Hurricane

This is the second model I’m building from Mick Reeves, the first being his FW190D. So to keep with the 1/6th scale I decided to build the Hawker Hurricane, which has a wingspan of 80” and fuselage length of 64”. All up weight should be around 11lb, but mine will probably weigh slightly more, as I’m installing a ryobi 31cc petrol strimmer engine upfront, which I converted myself. This model shall also feature retracts on the main units with home made functional oleos and robart wheels. The wing is already covered with epoxy and glass cloth, as is tail plane, elevators, fin and rudder. The stringers on the fuselage will be covered in nylon and the rest of the fuselage will be glass clothed. Radio gear shall mainly be standard in terms of servos except for a slightly more powerful one on the elevators, one servo per aileron, futaba pcm receiver and at least a1500mah battery pack. Building this model has been a little bit slow (that’s just me!!) but enjoyable, only real problem being the firewall moved back 2” because of the length of the engine. I hope to have the model-finished springtime ready for another terrific summer (we all hope) As I fly at RAF Coltishall, where the very legendary Douglas Badar was stationed for some of the Second World War, it seems only right to finish the model in the livery of 242 squadron with LED as the appropriate markings in respect for Badar.

The Hawker Hurricane was the first operational R.A.F. aircraft capable of a top speed in excess of 300 m.p.h.
The design of the Hurricane, directed by Sydney Camm, was the outcome of discussions with the
Directorate of Technical Development towards the end of 1933, aimed at breaking the deadlocked
biplane formula. In these discussions Camm proposed a monoplane, based otherwise on his Fury biplane,
using the proposed new Rolls-Royce P.V.12 engine (later to become the Merlin), and in time incorporating
a retractable undercarriage. Originally, in concert with current armament requirements, a four-gun battery
was proposed; but in 1934, with successful negotiations to licence-build the reliable Colt machine gun,
it was deemed possible to mount an eight-gun battery in the wings, unrestricted by the propeller arc
and thus dispensing with synchronising gear.

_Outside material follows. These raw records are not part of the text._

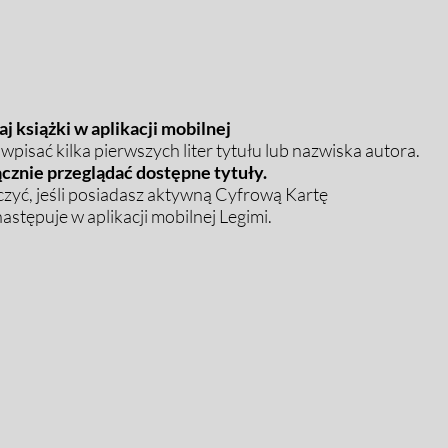
j książki w aplikacji mobilnej
pisać kilka pierwszych liter tytułu lub nazwiska autora.
cznie przeglądać dostępne tytuły.
zyć, jeśli posiadasz aktywną Cyfrową Kartę
stępuje w aplikacji mobilnej Legimi.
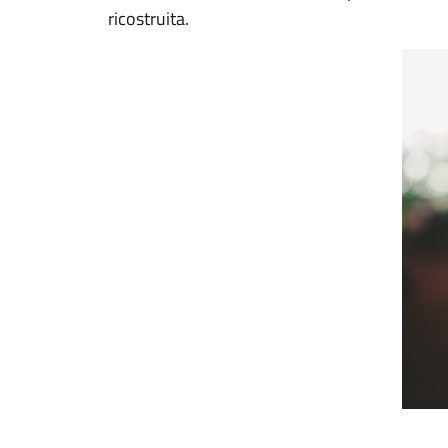
ricostruita.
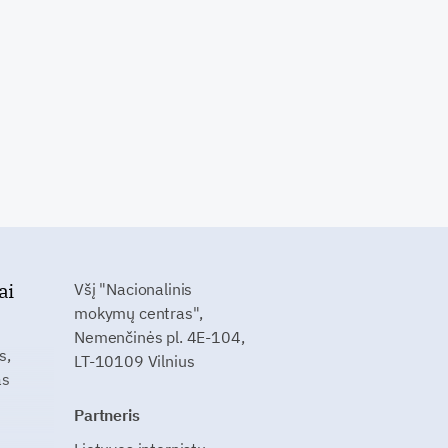
ai
Všį "Nacionalinis
mokymų centras",
Nemenčinės pl. 4E-104,
s,
LT-10109 Vilnius
as
Partneris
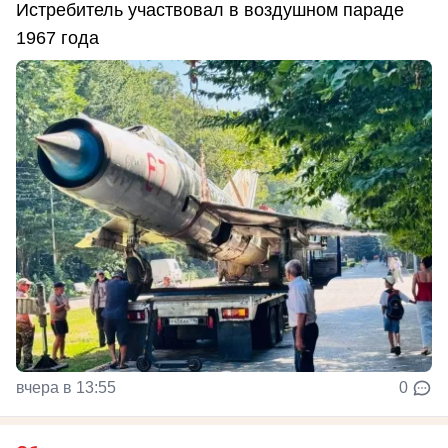
Истребитель участвовал в воздушном параде
1967 года
вчера в 13:55
0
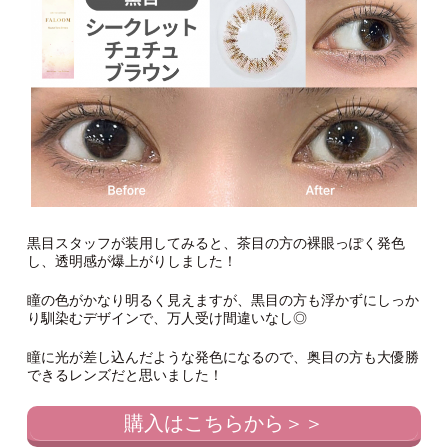
黒目スタッフが装用してみると、茶目の方の裸眼っぽく発色
し、透明感が爆上がりしました！
瞳の色がかなり明るく見えますが、黒目の方も浮かずにしっか
り馴染むデザインで、万人受け間違いなし◎
瞳に光が差し込んだような発色になるので、奥目の方も大優勝
できるレンズだと思いました！
購入はこちらから＞＞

The first Fighter Command squadron to receive Hurricanes was No. 111, commanded by Sqdn. Ldr. John Gillan,
based at Northolt before Christmas 1937; and it was the squadron's C.O. who flew one of the new fighters
from Turnhouse, Edinburgh to Northolt, London at an average ground speed of 408.75 mph (659.27km/h)
- a feat which earned the pilot the nickname "Downwind Gillan" for all time. Nos. 3 and 56 Squadrons took
delivery during 1938, though the latter was not operational at the time of the Munich Crisis in September
of that year. By the outbreak of war a year later 497 Hurricanes had been completed from an order book
totalling no less than 3,500. At about this time the Gloster Aircraft Company started sub-contract
manufacture of the standard Mark 1, which was now emerging from the factories with metal wings and
three-blade variable-pitch propellers. One final refinement was adopted between the outbreak of war and
the opening of the Battle of Britain; this was the Rotol co
nstant-speed propeller which, apart from enabling the pilot to select an optimum pitch for take-off, climb,
cruise And combat (thus bestowing a better performance under some of these conditions) also prevented
the engine from overheating in a dive.
A total of 1,715 Hurricanes flew with Fighter Command during the period of the Battle, far in excess of all
other British fighters combined. Having entered service a year before the Spitfire, the Hurricane was
"half-a-generation" older, and was markedly inferior in terms of speed and climb. However, the Hurricane was
a robust, manoeuvrable aircraft capable of sustaining fearsome combat damage before write-off; and unlike
the Spitfire, it was a wholly operational, go-anywhere do-anything fighter by July 1940. It is estimated that its
pilots were credited with four-fifths of all enemy aircraft destroyed in the period July-October 1940.